Evaluation of imputed genomic data in discrete traits using Random forest and Bayesian threshold methods

ABSTRACT. The objectives of this study were (1) to quantify imputation accuracy and to assess the factors affecting it; and (2) to evaluate the accuracy of threshold BayesA (TBA), Bayesian threshold LASSO (BTL) and random forest (RF) algorithms to analyze discrete traits. Genomic data were simulated to reflect variations in heritability (h2 = 0.30 and 0.10), number of QTL (QTL = 81 and 810), number of SNP (10 K and 50 K) and linkage disequilibrium (LD=low and high) for 27 chromosomes. For real condition simulating, we randomly masked markers with 90% missing rate for each scenario; afterwards, hidden markers were imputed using FImpute software. In imputed genotypes, a wide range of accuracy was observed for RF (0.164-0.512) compared to TBA (0.283-0.469) and BTL (0.272-0.504). Comparing to original genotypes, using imputed genotypes decreased the average accuracy of genomic prediction about 0.0273 (range of 0.024 to 0.036).

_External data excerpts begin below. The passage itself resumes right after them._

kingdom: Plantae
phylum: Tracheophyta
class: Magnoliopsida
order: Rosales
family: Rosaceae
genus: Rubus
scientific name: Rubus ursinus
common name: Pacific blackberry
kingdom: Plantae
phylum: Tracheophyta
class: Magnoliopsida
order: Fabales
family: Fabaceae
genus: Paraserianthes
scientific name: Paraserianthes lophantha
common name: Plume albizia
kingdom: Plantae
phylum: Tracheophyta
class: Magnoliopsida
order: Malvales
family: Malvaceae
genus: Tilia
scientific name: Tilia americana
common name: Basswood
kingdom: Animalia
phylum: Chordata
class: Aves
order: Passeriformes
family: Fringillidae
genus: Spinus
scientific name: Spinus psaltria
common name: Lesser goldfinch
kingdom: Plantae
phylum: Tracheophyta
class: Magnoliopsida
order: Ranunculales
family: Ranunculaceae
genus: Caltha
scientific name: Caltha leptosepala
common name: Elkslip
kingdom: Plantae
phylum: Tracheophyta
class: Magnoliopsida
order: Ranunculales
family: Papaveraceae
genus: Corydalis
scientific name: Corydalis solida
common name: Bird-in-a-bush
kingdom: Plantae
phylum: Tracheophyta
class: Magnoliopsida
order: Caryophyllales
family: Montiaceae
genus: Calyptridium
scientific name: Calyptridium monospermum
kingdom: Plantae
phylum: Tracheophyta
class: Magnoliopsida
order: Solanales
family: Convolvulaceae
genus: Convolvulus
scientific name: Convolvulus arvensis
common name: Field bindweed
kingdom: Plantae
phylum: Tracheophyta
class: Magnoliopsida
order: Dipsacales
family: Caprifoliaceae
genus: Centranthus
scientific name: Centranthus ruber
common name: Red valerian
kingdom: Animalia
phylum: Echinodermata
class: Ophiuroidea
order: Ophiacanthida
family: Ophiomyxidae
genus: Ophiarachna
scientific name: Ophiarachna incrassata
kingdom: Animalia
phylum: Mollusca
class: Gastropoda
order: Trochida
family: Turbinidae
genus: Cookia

Comparing to Bayesian threshold, using RF was improved rapidly accuracy of genomic prediction with increase in the marker density. Despite the higher accuracy of BTL and TBA at different levels of LD and heritability, the increase in accuracy was greater for RF. Furthermore, the best method for prediction of genomic accuracy depends on genomic architecture of population.